Waste management is an important topic of conversation in Bali. For the most part, the dialogue focuses on the impact of plastic waste on the island’s beaches. When tides of garbage wash up on Bali’s beaches, many fear that it will tarnish the island’s public image as a picturesque beach resort.
The issue that gets less airtime is the topic of waste inland and in the island’s urban environments. Bali’s capital city Denpasar has a longstanding problem with waste management. As the Suwung Landfill is now closed, waste is mounting up at the newly established waste processing centers as they’re not yet fully operational.
Referred to locally as a ‘time bomb,’ waste is now mounting up outside the newly established Reuse, Reduce, Recycle Waste Disposal Facilities (TPS3R) facility in Denpasar. Last year Bali’s Governor Wayan Koster announced that all landfills in Bali would close by September, and the island’s waste management system would migrate over to the TPS3R facilities.
Speaking at the time of the announcement, Governor Koster said, “With the landfills closed and the TPS3R and TPST up and running, we won’t have a problem with overcapacity landfill anymore…We will open 26 TPS3R and 15 TPST across various regions, including Denpasar, before the G-20 Conference in September.”

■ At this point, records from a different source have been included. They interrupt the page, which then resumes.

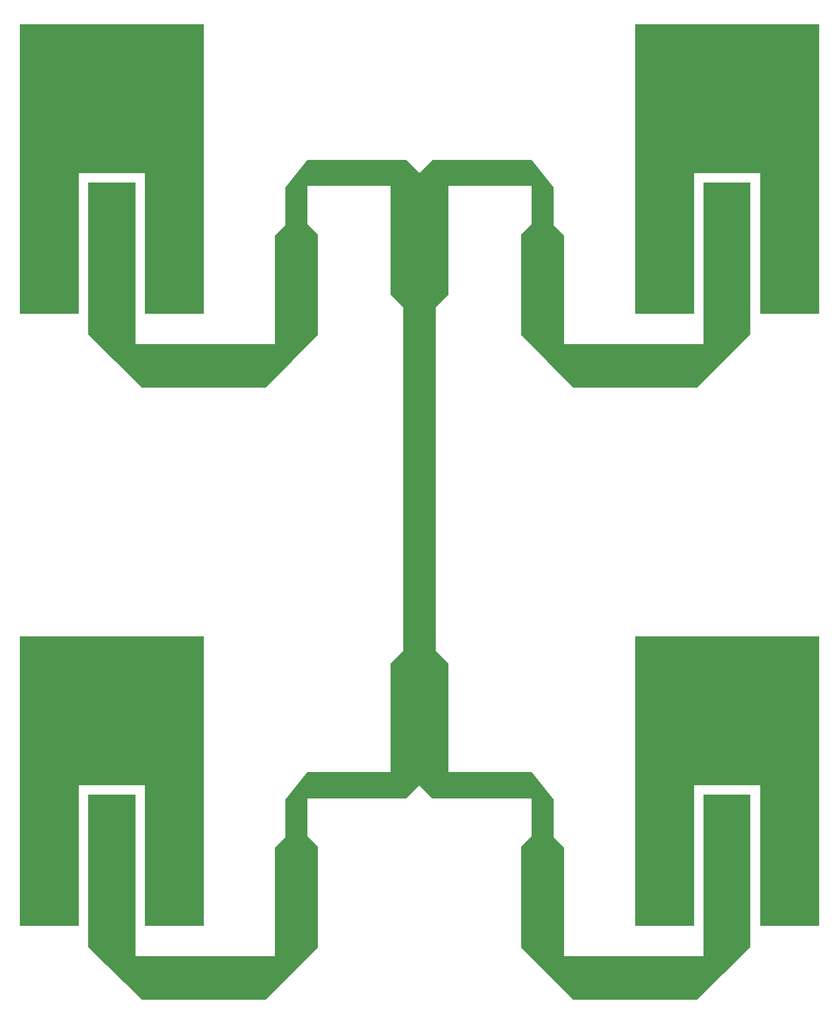
<source format=gbr>
G04 =======================================* 
G04 File Format: RS-274X * 
G04 Date:        February 24 2019 * 
G04 Time:        17:50:30 * 
G04 =======================================* 
G04 Format description *** 
G04 Code:          ASCII * 
G04 Unit:          Millimeter * 
G04 Coordinates:   Absolut * 
G04 Digits:        3.3-format * 
G04 Zeros skipped: Leading zeros omitted * 
G04 =======================================* 
%FSLAX33Y33*%
%MOMM*%
G90*
G71*
%LPD*%
G36*
G01X-50886Y44897D02*
G01X-50886Y21488D01*
G01X-42656Y13441D01*
G01X-23545Y13441D01*
G01X-15590Y21488D01*
G01X-15590Y36941D01*
G01X-17236Y38496D01*
G01X-17236Y44348D01*
G01X-4434Y44348D01*
G01X-4434Y27706D01*
G01X-2516Y25694D01*
G01X-2516Y-26974D01*
G01X-4434Y-28986D01*
G01X-4434Y-45628D01*
G01X-17236Y-45628D01*
G01X-20619Y-49834D01*
G01X-20619Y-55686D01*
G01X-22265Y-57241D01*
G01X-22265Y-73883D01*
G01X-43662Y-73883D01*
G01X-43662Y-49103D01*
G01X-50886Y-49103D01*
G01X-50886Y-72511D01*
G01X-42656Y-80558D01*
G01X-23545Y-80558D01*
G01X-15590Y-72511D01*
G01X-15590Y-57058D01*
G01X-17236Y-55504D01*
G01X-17236Y-49651D01*
G01X-1965Y-49651D01*
G01X0Y-47640D01*
G01X1965Y-49651D01*
G01X17236Y-49651D01*
G01X17236Y-55504D01*
G01X15590Y-57058D01*
G01X15590Y-72511D01*
G01X23545Y-80558D01*
G01X42656Y-80558D01*
G01X50886Y-72511D01*
G01X50886Y-49103D01*
G01X43662Y-49103D01*
G01X43662Y-73883D01*
G01X22265Y-73883D01*
G01X22265Y-57241D01*
G01X20619Y-55686D01*
G01X20619Y-49834D01*
G01X17236Y-45628D01*
G01X4434Y-45628D01*
G01X4431Y-28986D01*
G01X2512Y-26974D01*
G01X2512Y25694D01*
G01X4434Y27706D01*
G01X4434Y44348D01*
G01X17236Y44348D01*
G01X17236Y38496D01*
G01X15590Y36941D01*
G01X15590Y21488D01*
G01X23545Y13441D01*
G01X42656Y13441D01*
G01X50886Y21488D01*
G01X50886Y44897D01*
G01X43662Y44897D01*
G01X43662Y20116D01*
G01X22265Y20116D01*
G01X22265Y36758D01*
G01X20619Y38313D01*
G01X20619Y44165D01*
G01X17236Y48371D01*
G01X1965Y48371D01*
G01X0Y46360D01*
G01X-1965Y48371D01*
G01X-17236Y48371D01*
G01X-20619Y44165D01*
G01X-20619Y38313D01*
G01X-22265Y36758D01*
G01X-22265Y20116D01*
G01X-43662Y20116D01*
G01X-43662Y44897D01*
G37*
%LPD*%
G36*
G01X-42199Y24780D02*
G01X-33147Y24780D01*
G01X-33147Y69220D01*
G01X-61401Y69220D01*
G01X-61401Y24780D01*
G01X-52349Y24780D01*
G01X-52349Y46360D01*
G01X-42199Y46360D01*
G37*
%LPD*%
G36*
G01X61401Y24780D02*
G01X61401Y69220D01*
G01X33147Y69220D01*
G01X33147Y24780D01*
G01X42199Y24780D01*
G01X42199Y46360D01*
G01X52349Y46360D01*
G01X52349Y24780D01*
G37*
%LPD*%
G36*
G01X61401Y-69220D02*
G01X61401Y-24780D01*
G01X33147Y-24780D01*
G01X33147Y-69220D01*
G01X42199Y-69220D01*
G01X42199Y-47640D01*
G01X52349Y-47640D01*
G01X52349Y-69220D01*
G37*
%LPD*%
G36*
G01X-33147Y-69220D02*
G01X-33147Y-24780D01*
G01X-61401Y-24780D01*
G01X-61401Y-69220D01*
G01X-52349Y-69220D01*
G01X-52349Y-47640D01*
G01X-42199Y-47640D01*
G01X-42199Y-69220D01*
G37*
M02* 
G04 End Of Gerber File* 

</source>
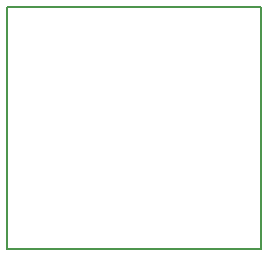
<source format=gbr>
G04 #@! TF.GenerationSoftware,KiCad,Pcbnew,(5.0.0)*
G04 #@! TF.CreationDate,2019-03-13T11:52:13+09:00*
G04 #@! TF.ProjectId,USBtoUART,555342746F554152542E6B696361645F,rev?*
G04 #@! TF.SameCoordinates,Original*
G04 #@! TF.FileFunction,Profile,NP*
%FSLAX46Y46*%
G04 Gerber Fmt 4.6, Leading zero omitted, Abs format (unit mm)*
G04 Created by KiCad (PCBNEW (5.0.0)) date 03/13/19 11:52:13*
%MOMM*%
%LPD*%
G01*
G04 APERTURE LIST*
%ADD10C,0.150000*%
G04 APERTURE END LIST*
D10*
X110500000Y-123000000D02*
X110500000Y-102500000D01*
X89000000Y-123000000D02*
X110500000Y-123000000D01*
X89000000Y-102500000D02*
X89000000Y-123000000D01*
X110500000Y-102500000D02*
X89000000Y-102500000D01*
M02*

</source>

The landfills did close, but the implications of the reasonably sudden closures are now being felt by residents across the island. Despite assurances from local leaders last week that the issue would be seen to immediately, trash is still mounting up outside the TSPT Lumintang in Denpasar. As one of the busiest waste management facilities on the island, just a day out of action creates a serious backlog of garbage.
Footage of the garbage piling up in Banjar Tern Sari in North Denpasar is hitting the headlines of Bali’s local newspapers and social media citizen journalism sites. Speaking to reporters, Denpasar City DPRD member, Anak Agung Susruta Ngurah Putra, confirmed that he had asked the local government to prioritize action over ceremony. Putra called out city government officials for formally inaugurating the TSPT Lumintang with all the fanfare that such an event entails without the facility being fully functional.
He said, “I got information on the inauguration of TPST attended by the minister [Coordinating Minister for Maritime Affairs and Investment, Luhut Binsar Pandjaitan] that they’ll solve the trash problem first. Don’t if someone comes, [only] then clean up to the toll road. First, show the proof of trash handled with TPST. If you can’t finish the trash completely, it’s embarrassing.”
The Head of UPTD Waste Management of the Bali Provincial Forestry and Environment Office, Made Armadi, issued an explanation for why the trash is not currently being processed in Denpasar. He said that the issue is partly due to heavy rains and that there are only four utility vehicles available to shift over 1200 tons of garbage a day. He also noted that the TPS3R and TPST facilities were also designed to process waste for recycling and reuse, not simply landfills. He said that communities needed to focus on waste reduction to help tackle the issue.
Armadi was unable to confirm when the queue of garbage trucks or the mounting garbage heap would end. He fears that more heavy rain will see more garbage being washed through the streets. Speaking separately on Thursday, 23rd February, the Regional Secretary of Denpasar City, Alit Wiradana, told reports the issue is being seen to. He said, “according to the Mayor’s instruction, this waste accumulation is immediately handled, and we have also instructed that all waste stations be motored, anticipated and optimized for transportation periodically so that waste does not spill and accumulate.”
He concluded, “The party hopes this handling can be completed as soon as possible. So as not to disturb the comfort of the surrounding community. To tackle this garbage problem, Denpasar City has also added heavy equipment, both by buying a new one or renting heavy equipment. So our line up [operates] day and nights dealing with the garbage that every day the volume also decreases.”